I love wearing jogging pants and headscarves around the house. I also like to throw on a pair of heels and a bright lip stick to show off my feminine side. The little things make such a big difference whether its a bit of mascara, a facial, or buying yourself something nice. Not only will you feel good but he'll appreciate your efforts too. It starts from an inner confidence and if you don't have that it will show on the outside. The key is to find a balance and not let yourself go completely. Sometimes when we feel low or depressed we no longer care about our appearance. This usually pulls you down into a spiral pattern and everything else gets affected. 

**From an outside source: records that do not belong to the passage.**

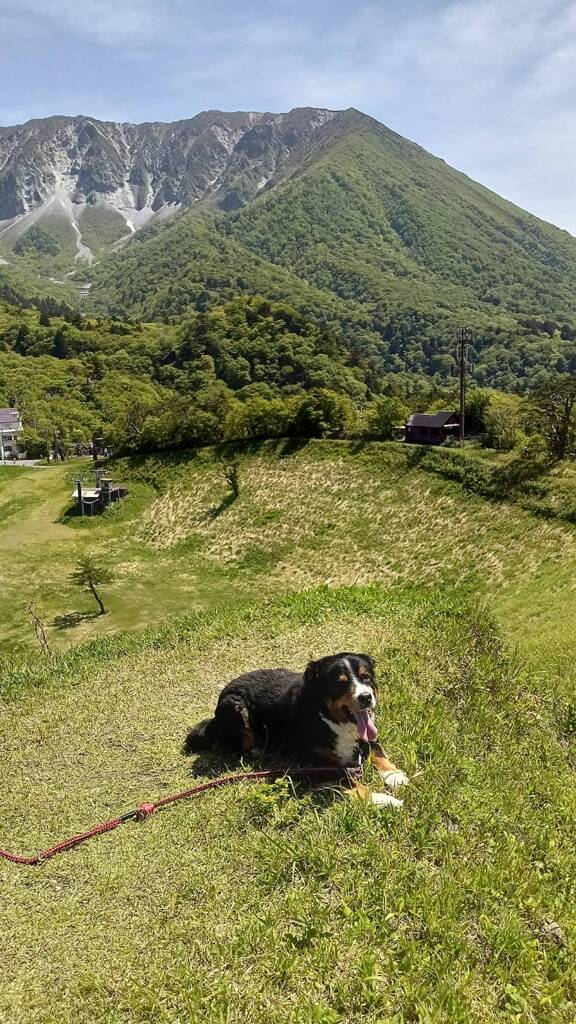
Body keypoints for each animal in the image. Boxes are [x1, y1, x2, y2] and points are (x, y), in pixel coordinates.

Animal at [181, 655, 405, 806]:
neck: (328, 720)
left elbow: (376, 749)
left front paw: (394, 775)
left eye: (365, 677)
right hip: (236, 709)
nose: (366, 697)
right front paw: (383, 799)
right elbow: (347, 781)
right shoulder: (315, 766)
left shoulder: (366, 735)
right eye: (340, 684)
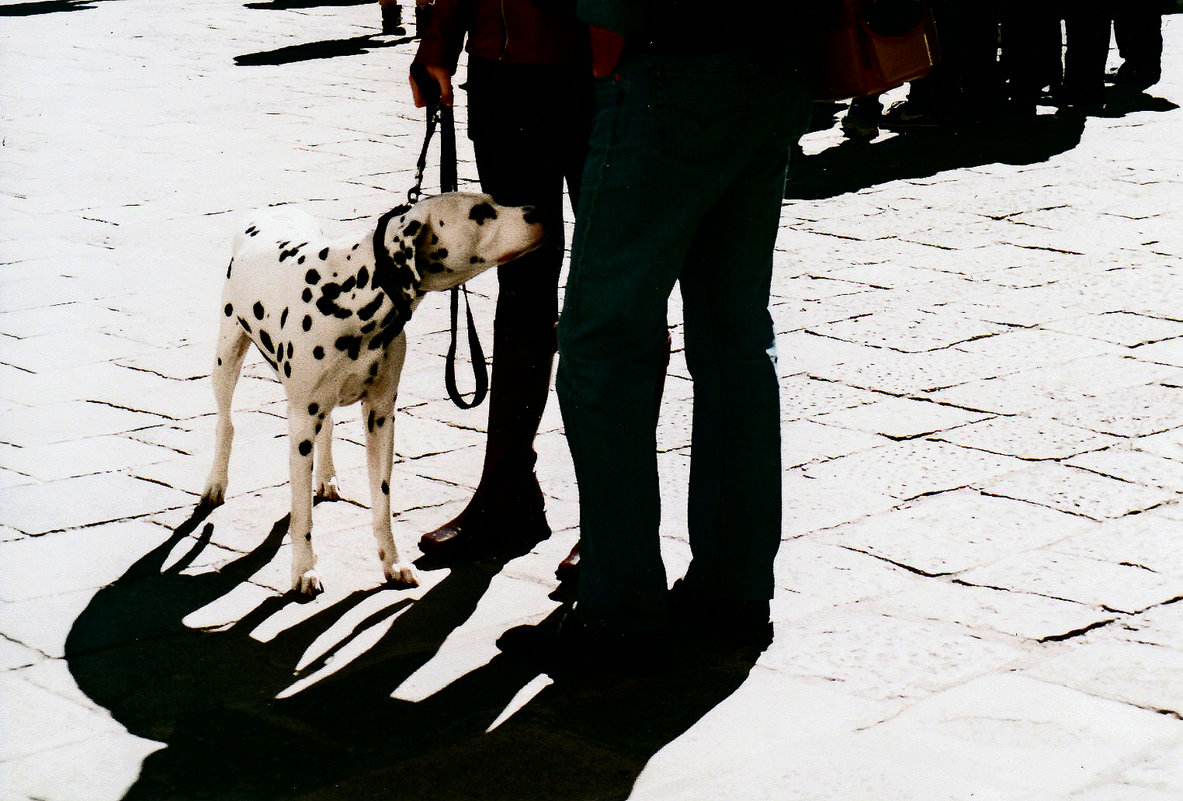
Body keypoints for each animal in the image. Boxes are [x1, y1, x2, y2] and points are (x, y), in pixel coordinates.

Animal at [197, 191, 544, 593]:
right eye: (480, 213)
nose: (540, 212)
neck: (353, 296)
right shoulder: (300, 423)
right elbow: (302, 515)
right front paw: (304, 570)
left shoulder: (380, 415)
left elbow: (382, 502)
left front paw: (392, 562)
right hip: (226, 359)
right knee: (226, 423)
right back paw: (215, 484)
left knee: (328, 427)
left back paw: (327, 477)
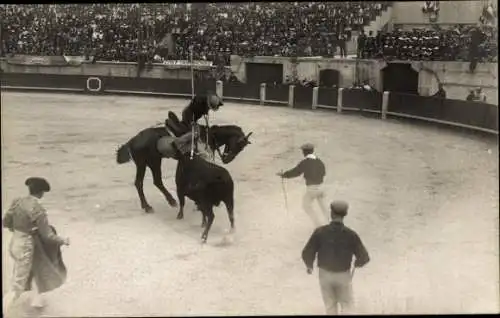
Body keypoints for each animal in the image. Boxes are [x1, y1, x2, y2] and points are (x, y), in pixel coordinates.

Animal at [115, 123, 252, 212]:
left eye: (242, 148)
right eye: (239, 145)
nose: (228, 160)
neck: (208, 136)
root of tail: (131, 141)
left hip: (145, 164)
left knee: (146, 182)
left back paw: (159, 203)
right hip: (152, 162)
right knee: (148, 182)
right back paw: (152, 205)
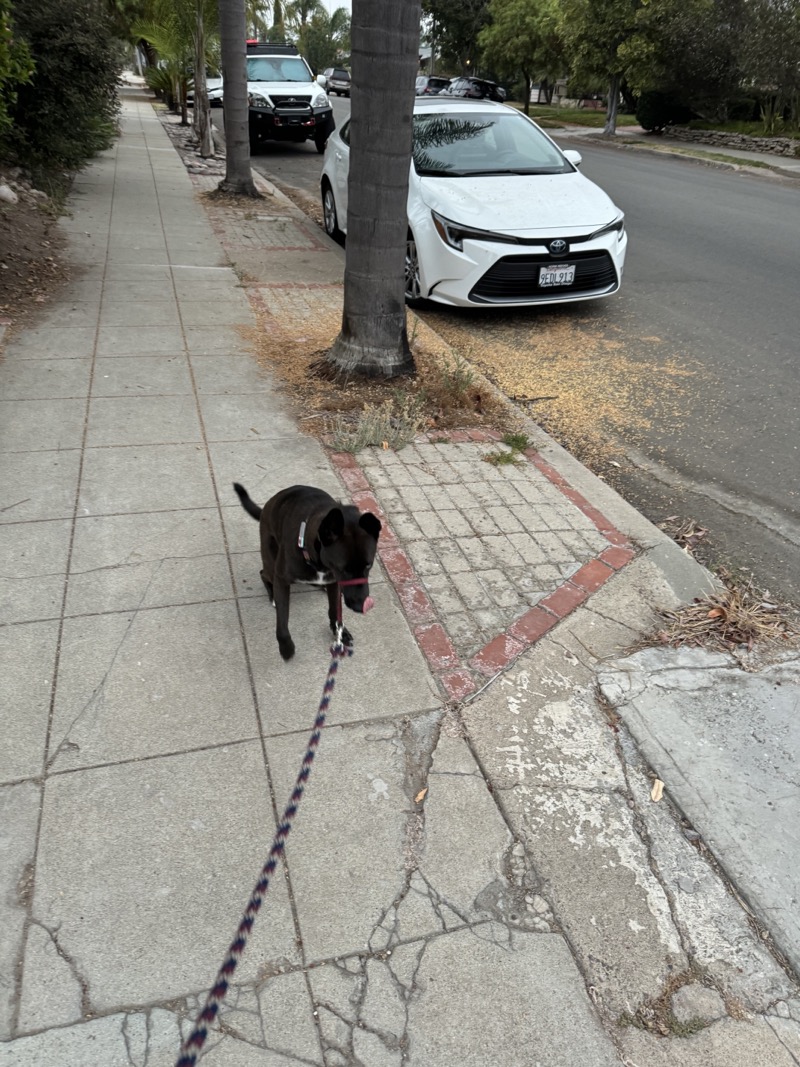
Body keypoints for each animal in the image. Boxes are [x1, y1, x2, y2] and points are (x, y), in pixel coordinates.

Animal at [233, 484, 384, 657]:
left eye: (368, 565)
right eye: (342, 568)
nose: (361, 606)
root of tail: (266, 508)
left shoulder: (334, 581)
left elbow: (334, 610)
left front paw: (340, 632)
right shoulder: (281, 579)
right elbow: (282, 620)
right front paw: (286, 646)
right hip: (270, 562)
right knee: (263, 574)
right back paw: (272, 596)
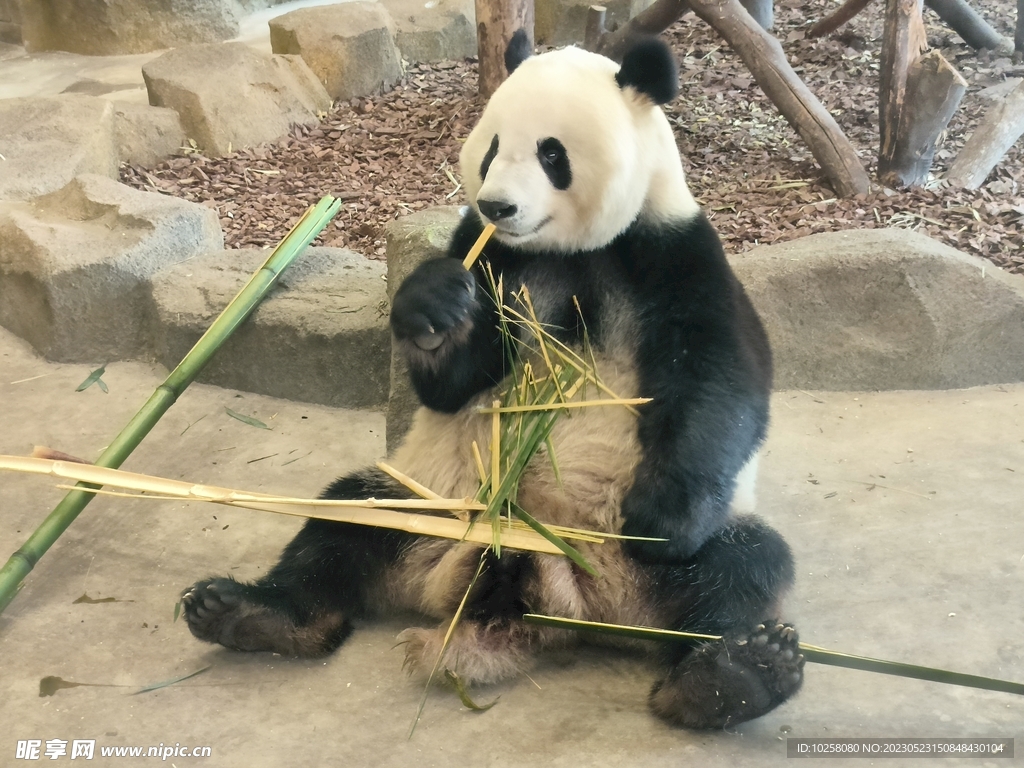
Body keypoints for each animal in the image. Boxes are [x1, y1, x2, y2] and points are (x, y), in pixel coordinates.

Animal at [186, 33, 806, 729]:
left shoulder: (673, 253)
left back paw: (731, 675)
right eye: (490, 148)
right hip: (428, 510)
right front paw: (432, 306)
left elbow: (720, 385)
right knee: (343, 524)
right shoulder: (490, 257)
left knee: (741, 566)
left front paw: (662, 518)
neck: (565, 251)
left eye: (552, 153)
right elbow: (453, 381)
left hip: (644, 566)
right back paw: (249, 613)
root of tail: (554, 596)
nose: (496, 205)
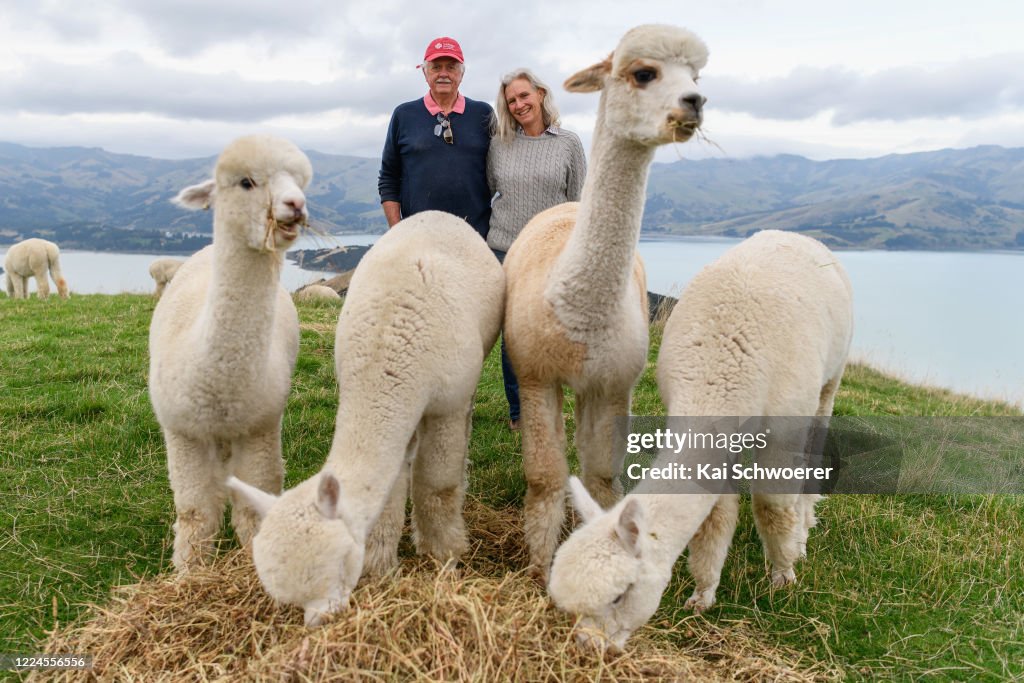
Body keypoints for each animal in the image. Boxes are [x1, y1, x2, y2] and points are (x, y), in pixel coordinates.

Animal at [147, 133, 307, 573]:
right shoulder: (181, 432)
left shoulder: (259, 428)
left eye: (301, 181)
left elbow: (252, 508)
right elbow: (195, 512)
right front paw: (189, 572)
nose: (296, 204)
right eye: (247, 182)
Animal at [230, 210, 505, 626]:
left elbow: (437, 486)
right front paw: (381, 566)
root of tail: (438, 214)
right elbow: (389, 493)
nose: (319, 621)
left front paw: (445, 555)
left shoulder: (448, 403)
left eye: (333, 568)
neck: (388, 352)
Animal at [499, 26, 708, 581]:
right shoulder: (536, 373)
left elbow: (600, 475)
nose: (695, 102)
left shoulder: (615, 384)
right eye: (643, 73)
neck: (582, 314)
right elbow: (546, 475)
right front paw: (538, 562)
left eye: (696, 77)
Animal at [548, 229, 851, 651]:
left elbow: (772, 508)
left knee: (814, 444)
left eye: (620, 595)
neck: (721, 374)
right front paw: (703, 595)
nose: (588, 646)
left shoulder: (782, 426)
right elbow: (715, 519)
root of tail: (794, 234)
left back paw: (805, 530)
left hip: (828, 379)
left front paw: (784, 575)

I've recently become a member of the 30 club and must confess that whilst I've more or less maintained my weight over the years. I find it hard to stay trim due to my indulgence of all things sweet and my metabolism slowing down. I exercise not only for health reasons but because it makes me feel and look good. This brings me onto the foods us ladies consume. We all know whats good and bad for us yet we still choose to eat rubbish. I too am guilty of this, if its bad I'm eating ALL of it. The truth is you look as good as you feel! I hear many women at work complain about their weight yet they eat the wrong foods and don't fit exercise into their schedules. I repeat I know we all lead busy lives and that work hours are rarely 9-5 anymore but you have to make a decision and make some changes somewhere. Nothing beats the spring in your step when you finish an excruciating workout, leave the hairdressers or put on that dress that fits like a glove. 

If all you've taken from this post is that women must have their face caked with make-up and be a size 10 then you've missed the point. There's nothing wrong with taking a bit of pride in your appearance. Whether your a size 12 or 16 it's all about loving yourself and being the best you can be mentally, physically and emotionally. I think its important to carry on caring for your appearance, to keep your individuality and confidence.